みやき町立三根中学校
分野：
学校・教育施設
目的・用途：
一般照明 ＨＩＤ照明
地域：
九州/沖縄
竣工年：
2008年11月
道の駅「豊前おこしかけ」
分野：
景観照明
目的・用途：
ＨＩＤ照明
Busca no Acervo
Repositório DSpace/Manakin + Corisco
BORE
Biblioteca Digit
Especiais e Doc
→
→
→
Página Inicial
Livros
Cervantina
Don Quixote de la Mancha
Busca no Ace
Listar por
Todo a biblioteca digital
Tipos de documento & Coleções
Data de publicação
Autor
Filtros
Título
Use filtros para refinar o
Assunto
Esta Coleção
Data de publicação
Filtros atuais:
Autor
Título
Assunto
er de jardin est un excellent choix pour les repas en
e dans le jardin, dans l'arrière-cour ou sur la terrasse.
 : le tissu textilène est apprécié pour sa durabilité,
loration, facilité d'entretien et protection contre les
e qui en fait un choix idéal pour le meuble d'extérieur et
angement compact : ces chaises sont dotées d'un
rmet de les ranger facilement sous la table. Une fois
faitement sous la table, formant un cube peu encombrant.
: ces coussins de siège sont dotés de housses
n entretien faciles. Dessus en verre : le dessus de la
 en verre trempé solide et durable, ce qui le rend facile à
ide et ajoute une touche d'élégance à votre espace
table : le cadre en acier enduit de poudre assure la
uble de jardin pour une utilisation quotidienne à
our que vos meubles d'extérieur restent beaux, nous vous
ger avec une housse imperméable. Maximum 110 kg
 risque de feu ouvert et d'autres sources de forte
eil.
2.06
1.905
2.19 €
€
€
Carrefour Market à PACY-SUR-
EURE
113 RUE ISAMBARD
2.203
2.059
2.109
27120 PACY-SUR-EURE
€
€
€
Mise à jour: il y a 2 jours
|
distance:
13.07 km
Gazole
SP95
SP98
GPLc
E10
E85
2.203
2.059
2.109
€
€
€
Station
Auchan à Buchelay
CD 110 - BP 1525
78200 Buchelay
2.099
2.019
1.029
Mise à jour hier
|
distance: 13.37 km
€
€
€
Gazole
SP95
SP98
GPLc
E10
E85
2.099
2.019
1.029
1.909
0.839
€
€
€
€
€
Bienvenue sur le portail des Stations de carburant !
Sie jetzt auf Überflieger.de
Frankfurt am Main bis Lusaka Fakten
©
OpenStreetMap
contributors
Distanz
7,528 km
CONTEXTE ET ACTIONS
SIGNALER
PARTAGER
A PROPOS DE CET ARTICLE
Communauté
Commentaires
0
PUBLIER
#####
## Directions
Gather every line of the material above that contains the string "PACY".

## Task response
Carrefour Market à PACY-SUR-
27120 PACY-SUR-EURE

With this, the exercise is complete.